[Entries taken from a collection]
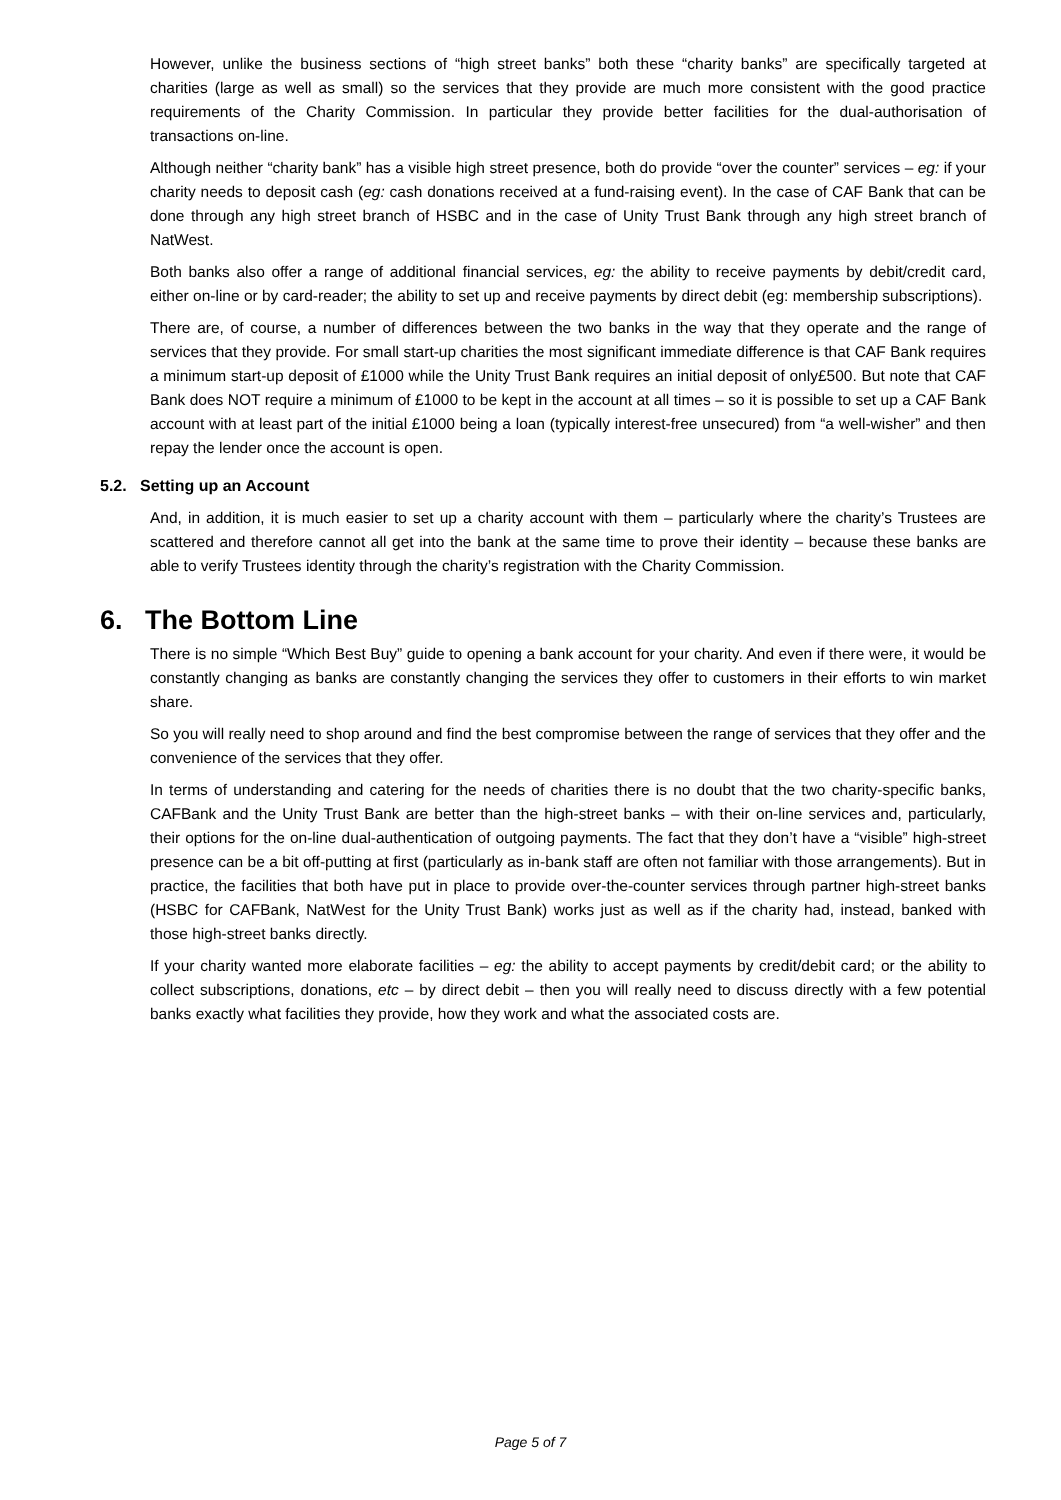However, unlike the business sections of “high street banks” both these “charity banks” are specifically targeted at charities (large as well as small) so the services that they provide are much more consistent with the good practice requirements of the Charity Commission. In particular they provide better facilities for the dual-authorisation of transactions on-line.
Although neither “charity bank” has a visible high street presence, both do provide “over the counter” services – eg: if your charity needs to deposit cash (eg: cash donations received at a fund-raising event). In the case of CAF Bank that can be done through any high street branch of HSBC and in the case of Unity Trust Bank through any high street branch of NatWest.
Both banks also offer a range of additional financial services, eg: the ability to receive payments by debit/credit card, either on-line or by card-reader; the ability to set up and receive payments by direct debit (eg: membership subscriptions).
There are, of course, a number of differences between the two banks in the way that they operate and the range of services that they provide. For small start-up charities the most significant immediate difference is that CAF Bank requires a minimum start-up deposit of £1000 while the Unity Trust Bank requires an initial deposit of only£500. But note that CAF Bank does NOT require a minimum of £1000 to be kept in the account at all times – so it is possible to set up a CAF Bank account with at least part of the initial £1000 being a loan (typically interest-free unsecured) from “a well-wisher” and then repay the lender once the account is open.
5.2. Setting up an Account
And, in addition, it is much easier to set up a charity account with them – particularly where the charity’s Trustees are scattered and therefore cannot all get into the bank at the same time to prove their identity – because these banks are able to verify Trustees identity through the charity’s registration with the Charity Commission.
6. The Bottom Line
There is no simple “Which Best Buy” guide to opening a bank account for your charity. And even if there were, it would be constantly changing as banks are constantly changing the services they offer to customers in their efforts to win market share.
So you will really need to shop around and find the best compromise between the range of services that they offer and the convenience of the services that they offer.
In terms of understanding and catering for the needs of charities there is no doubt that the two charity-specific banks, CAFBank and the Unity Trust Bank are better than the high-street banks – with their on-line services and, particularly, their options for the on-line dual-authentication of outgoing payments. The fact that they don’t have a “visible” high-street presence can be a bit off-putting at first (particularly as in-bank staff are often not familiar with those arrangements). But in practice, the facilities that both have put in place to provide over-the-counter services through partner high-street banks (HSBC for CAFBank, NatWest for the Unity Trust Bank) works just as well as if the charity had, instead, banked with those high-street banks directly.
If your charity wanted more elaborate facilities – eg: the ability to accept payments by credit/debit card; or the ability to collect subscriptions, donations, etc – by direct debit – then you will really need to discuss directly with a few potential banks exactly what facilities they provide, how they work and what the associated costs are.
Page 5 of 7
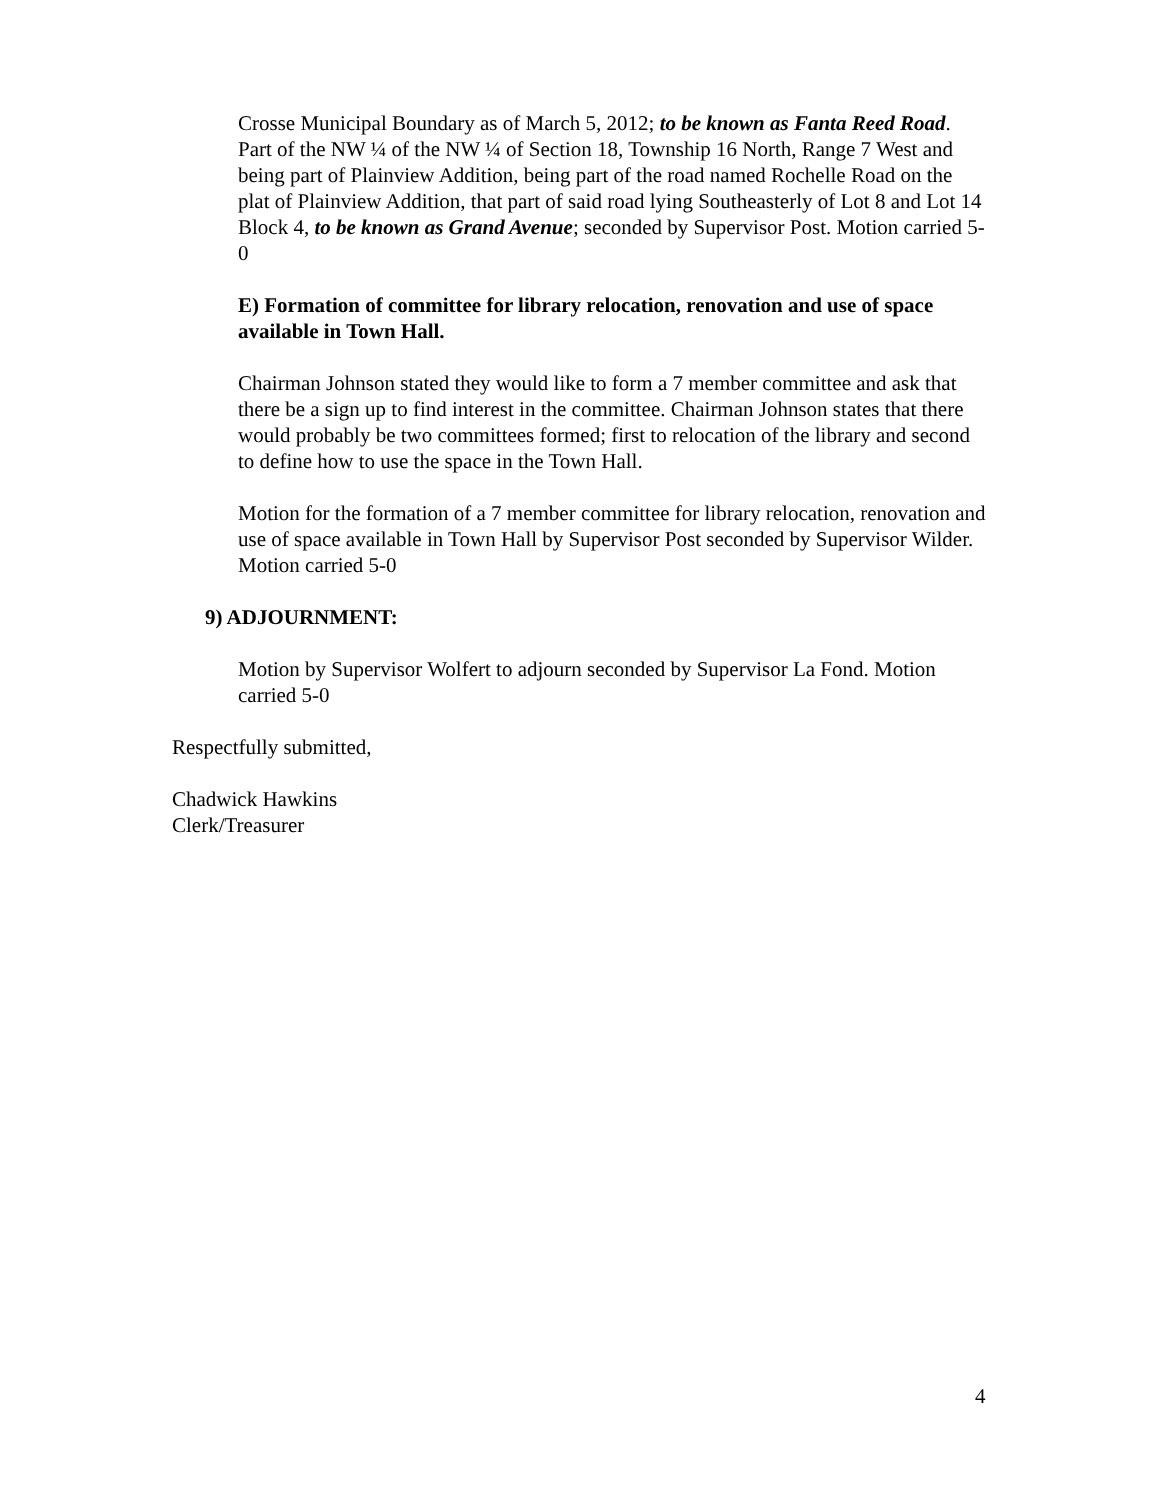Crosse Municipal Boundary as of March 5, 2012; to be known as Fanta Reed Road.
Part of the NW ¼ of the NW ¼ of Section 18, Township 16 North, Range 7 West and being part of Plainview Addition, being part of the road named Rochelle Road on the plat of Plainview Addition, that part of said road lying Southeasterly of Lot 8 and Lot 14 Block 4, to be known as Grand Avenue; seconded by Supervisor Post. Motion carried 5-0
E) Formation of committee for library relocation, renovation and use of space available in Town Hall.
Chairman Johnson stated they would like to form a 7 member committee and ask that there be a sign up to find interest in the committee. Chairman Johnson states that there would probably be two committees formed; first to relocation of the library and second to define how to use the space in the Town Hall.
Motion for the formation of a 7 member committee for library relocation, renovation and use of space available in Town Hall by Supervisor Post seconded by Supervisor Wilder. Motion carried 5-0
9) ADJOURNMENT:
Motion by Supervisor Wolfert to adjourn seconded by Supervisor La Fond. Motion carried 5-0
Respectfully submitted,
Chadwick Hawkins
Clerk/Treasurer
4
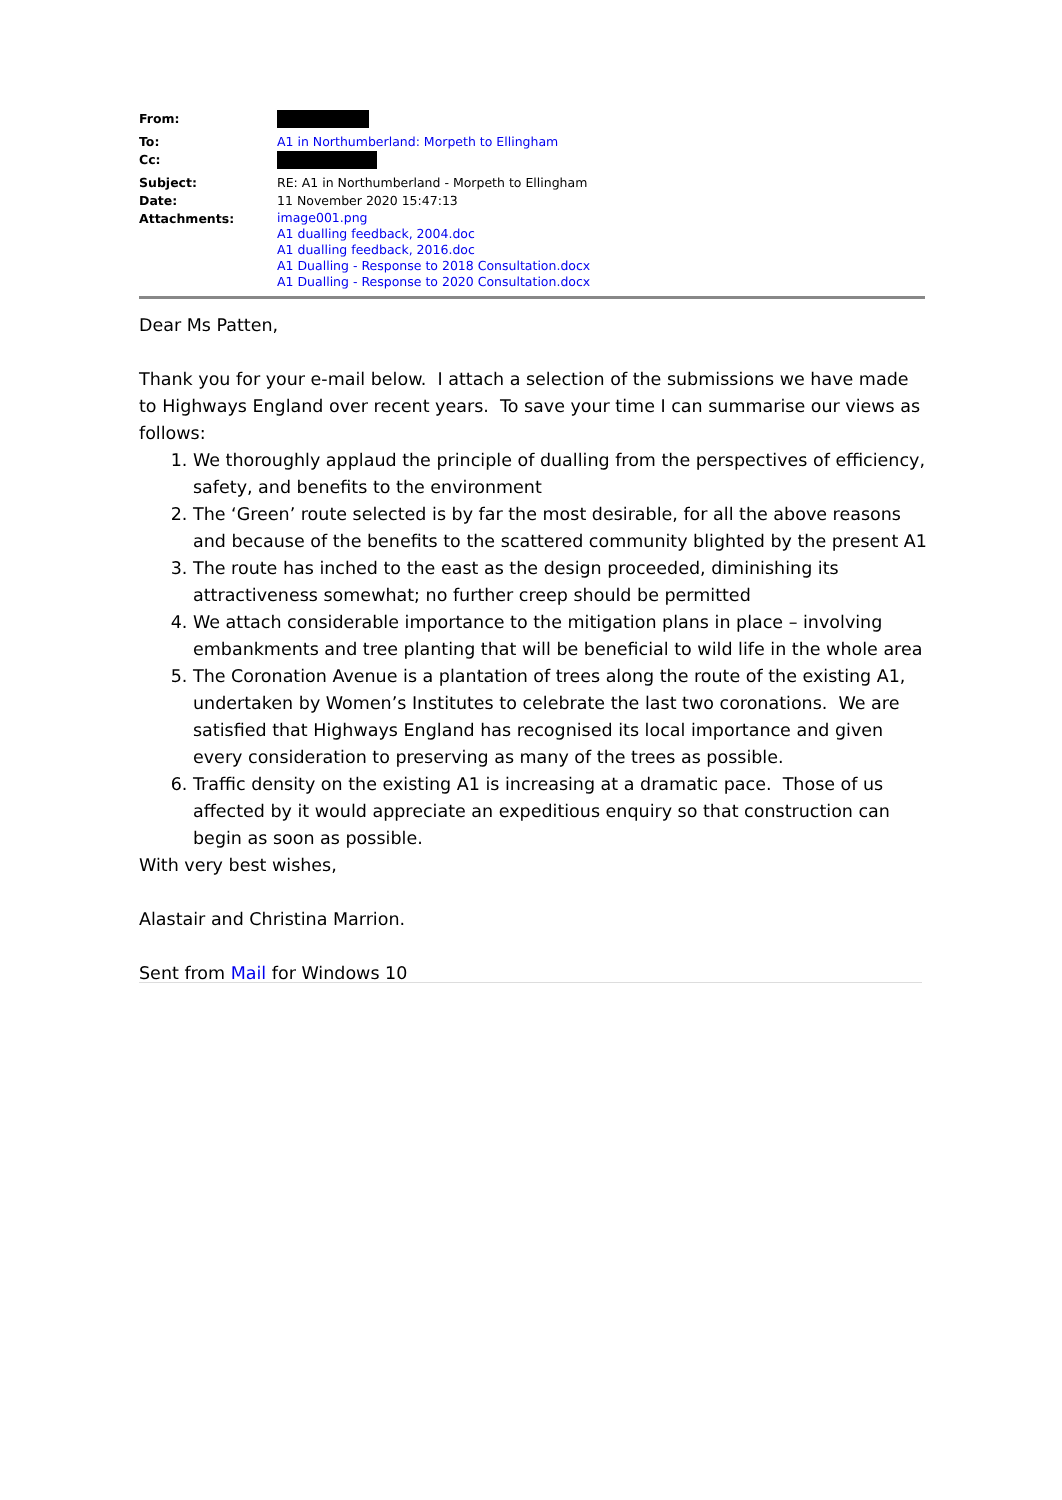| From: | |
| To: | A1 in Northumberland: Morpeth to Ellingham |
| Cc: | |
| Subject: | RE: A1 in Northumberland - Morpeth to Ellingham |
| Date: | 11 November 2020 15:47:13 |
| Attachments: | image001.png A1 dualling feedback, 2004.doc A1 dualling feedback, 2016.doc A1 Dualling - Response to 2018 Consultation.docx A1 Dualling - Response to 2020 Consultation.docx |
Dear Ms Patten,
Thank you for your e-mail below. I attach a selection of the submissions we have made to Highways England over recent years. To save your time I can summarise our views as follows:
1. We thoroughly applaud the principle of dualling from the perspectives of efficiency, safety, and benefits to the environment
2. The ‘Green’ route selected is by far the most desirable, for all the above reasons and because of the benefits to the scattered community blighted by the present A1
3. The route has inched to the east as the design proceeded, diminishing its attractiveness somewhat; no further creep should be permitted
4. We attach considerable importance to the mitigation plans in place – involving embankments and tree planting that will be beneficial to wild life in the whole area
5. The Coronation Avenue is a plantation of trees along the route of the existing A1, undertaken by Women’s Institutes to celebrate the last two coronations. We are satisfied that Highways England has recognised its local importance and given every consideration to preserving as many of the trees as possible.
6. Traffic density on the existing A1 is increasing at a dramatic pace. Those of us affected by it would appreciate an expeditious enquiry so that construction can begin as soon as possible.
With very best wishes,
Alastair and Christina Marrion.
Sent from Mail for Windows 10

* Instructions to follow
Go over the records above line by line and count those holding the word "really". Reply only with the number.

* Answer section
2